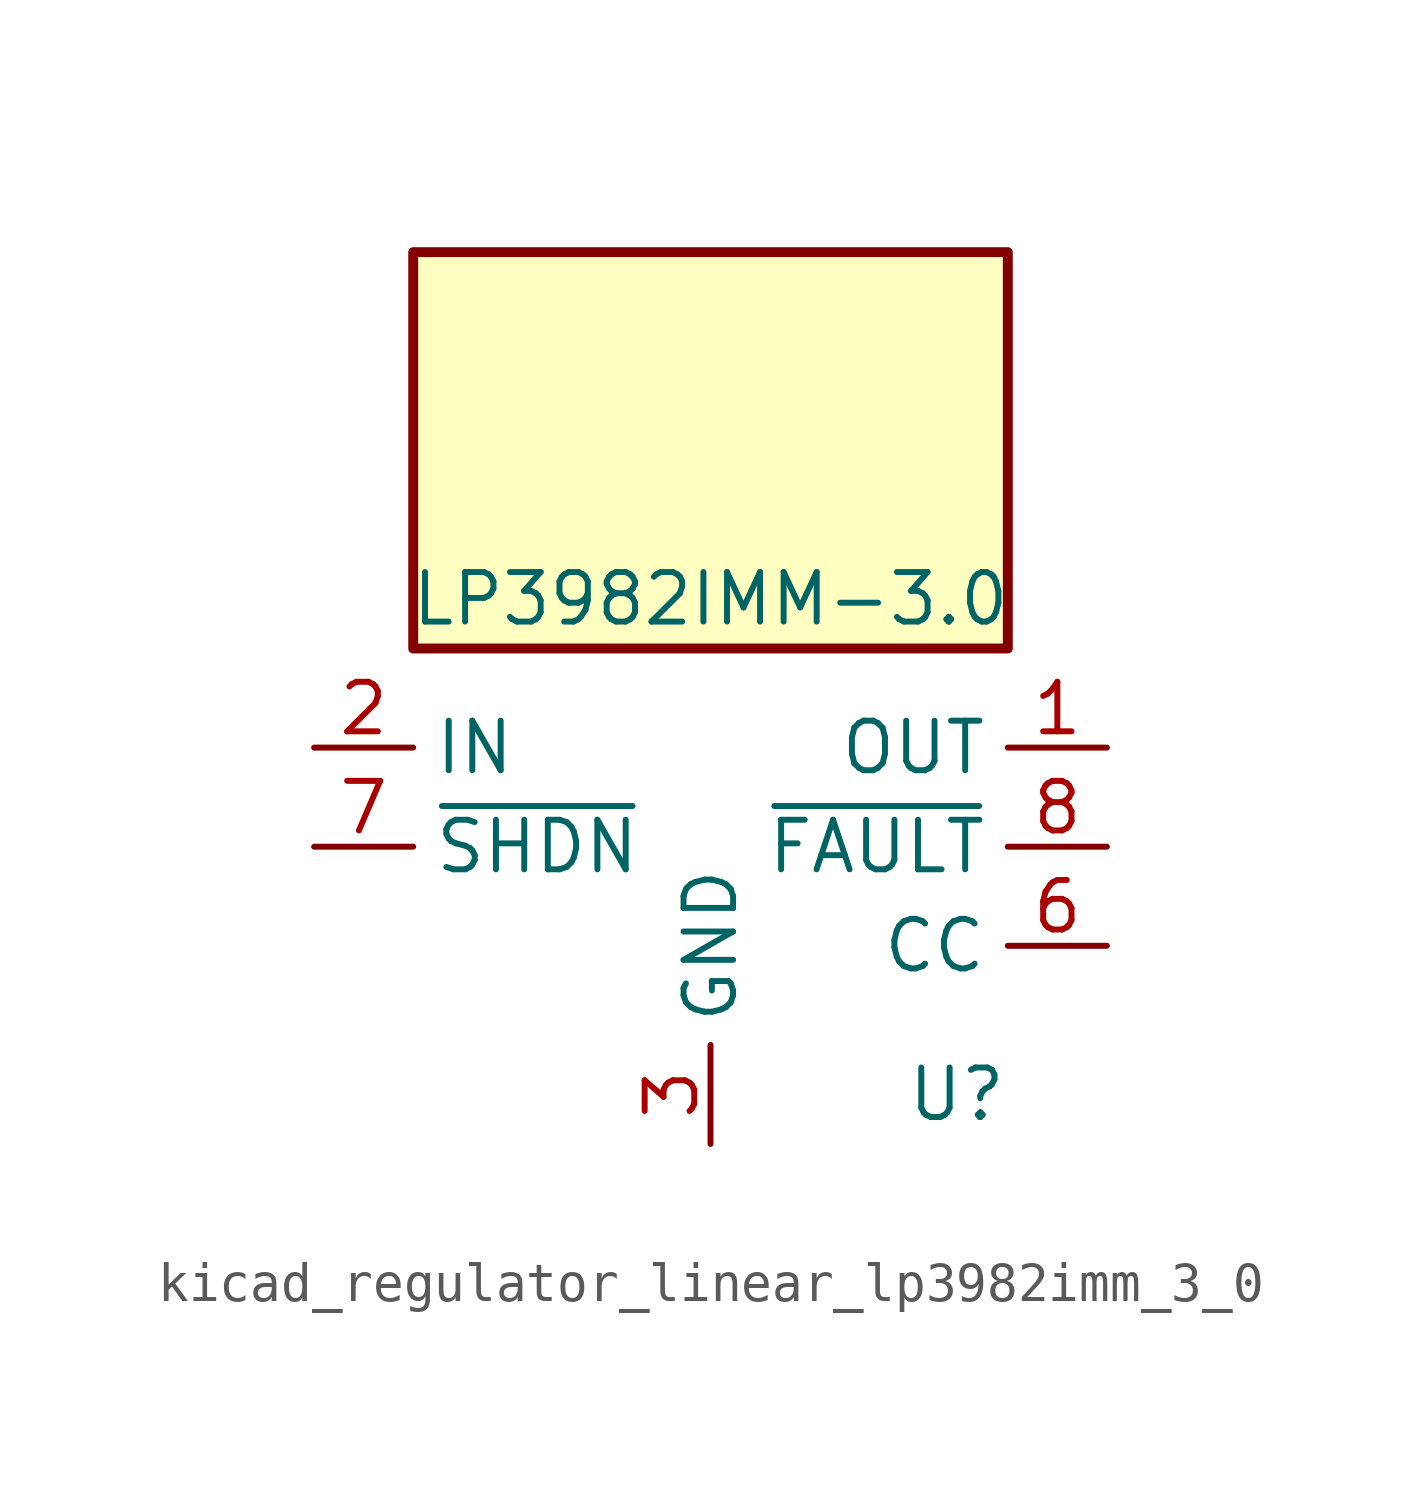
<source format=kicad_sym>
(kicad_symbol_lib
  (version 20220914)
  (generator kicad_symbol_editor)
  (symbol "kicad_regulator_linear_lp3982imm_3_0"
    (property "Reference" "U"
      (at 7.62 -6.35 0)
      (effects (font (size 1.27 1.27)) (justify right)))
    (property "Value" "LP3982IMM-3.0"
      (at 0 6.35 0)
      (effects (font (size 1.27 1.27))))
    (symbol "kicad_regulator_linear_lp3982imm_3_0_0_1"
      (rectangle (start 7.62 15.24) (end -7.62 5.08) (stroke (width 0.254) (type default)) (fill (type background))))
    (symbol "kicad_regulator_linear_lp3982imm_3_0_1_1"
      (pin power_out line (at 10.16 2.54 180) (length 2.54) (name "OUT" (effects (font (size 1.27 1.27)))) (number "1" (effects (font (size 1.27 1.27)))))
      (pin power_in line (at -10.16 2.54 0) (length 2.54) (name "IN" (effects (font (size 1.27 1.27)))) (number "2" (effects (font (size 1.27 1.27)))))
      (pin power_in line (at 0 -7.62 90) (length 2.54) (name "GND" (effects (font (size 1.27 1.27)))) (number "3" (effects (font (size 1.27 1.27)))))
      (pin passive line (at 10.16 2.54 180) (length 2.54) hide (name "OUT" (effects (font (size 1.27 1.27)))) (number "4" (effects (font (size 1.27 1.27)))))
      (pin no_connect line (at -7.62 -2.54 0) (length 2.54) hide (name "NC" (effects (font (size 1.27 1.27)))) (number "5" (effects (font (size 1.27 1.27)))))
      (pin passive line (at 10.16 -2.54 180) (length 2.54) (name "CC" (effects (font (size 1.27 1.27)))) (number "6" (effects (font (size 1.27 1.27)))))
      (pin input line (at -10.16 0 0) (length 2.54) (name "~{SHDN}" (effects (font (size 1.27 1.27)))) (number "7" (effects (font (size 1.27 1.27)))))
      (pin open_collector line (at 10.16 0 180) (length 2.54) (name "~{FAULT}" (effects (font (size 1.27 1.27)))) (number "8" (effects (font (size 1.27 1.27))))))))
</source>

· · ·

- What this task involves:
Copy, character for character, the lines from the line that holds "(pin passive line (at 10.16 2.54" through the final line of the records above.

- Answer to the exercise:
      (pin passive line (at 10.16 2.54 180) (length 2.54) hide (name "OUT" (effects (font (size 1.27 1.27)))) (number "4" (effects (font (size 1.27 1.27)))))
      (pin no_connect line (at -7.62 -2.54 0) (length 2.54) hide (name "NC" (effects (font (size 1.27 1.27)))) (number "5" (effects (font (size 1.27 1.27)))))
      (pin passive line (at 10.16 -2.54 180) (length 2.54) (name "CC" (effects (font (size 1.27 1.27)))) (number "6" (effects (font (size 1.27 1.27)))))
      (pin input line (at -10.16 0 0) (length 2.54) (name "~{SHDN}" (effects (font (size 1.27 1.27)))) (number "7" (effects (font (size 1.27 1.27)))))
      (pin open_collector line (at 10.16 0 180) (length 2.54) (name "~{FAULT}" (effects (font (size 1.27 1.27)))) (number "8" (effects (font (size 1.27 1.27))))))))
</source>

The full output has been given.